If there was anything positive about the Covid-19 pandemic, it is that we have been reminded of the importance of public services and the access to essential and quality services from education to healthcare. In this crisis, educational and care workers have regained the recognition they had lost a long time ago. However, besides its ongoing death toll and the economic downturn in its wake, the pandemic has also increased inequalities, and left the most vulnerable groups with an even higher mountain to climb.
In this Dossier, our authors look at the multilevel challenges and recent negative developments that have affected learners and educational systems in Europe. But they also highlight the key actors, stakeholders and opportunities that can reinforce the European agenda on Education and Skills. 2021 can be decisive for progressives to position themselves and address inequality by fighting for access to more equitable, tailored and quality education, from early days to adult learning, through proposals on the European Pillar of Social Rights Action Plan and Lifelong Learning, and on the occasion of the upcoming Social Summit in Porto.

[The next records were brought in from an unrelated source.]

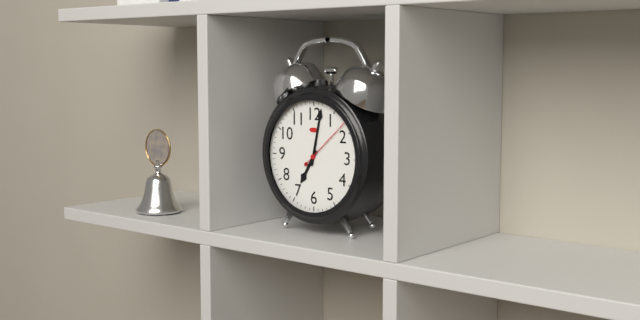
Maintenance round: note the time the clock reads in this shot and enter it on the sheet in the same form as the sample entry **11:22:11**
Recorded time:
**7:02:08**
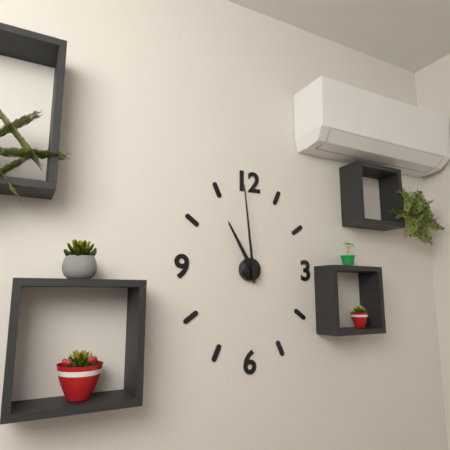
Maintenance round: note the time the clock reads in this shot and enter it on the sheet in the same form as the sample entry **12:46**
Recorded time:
**10:59**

Maria Herzcog, President of the Executive Committee of the Child Rights Connect, reminds us that the fight against inequalities starts in the early years and that the importance of early childhood education and care cannot be overlooked. Victor Negrescu, Vice-president of the Education and Culture Committee of the European Parliament, shares his ambition for a European Education Union. Jernej Pikalo, former Slovenian Deputy Prime Minister and Minister of Education, focuses on the goal of European education policies to create not only growth but social justice. Finally, Siria Taurelli, Content Coordinator of Governance and Quality Assurance of Lifelong Learning, at the European Training Foundation (ETF), invites us to reflect on stronger cooperation between European actors on the skills agenda to prepare for the transitions to come.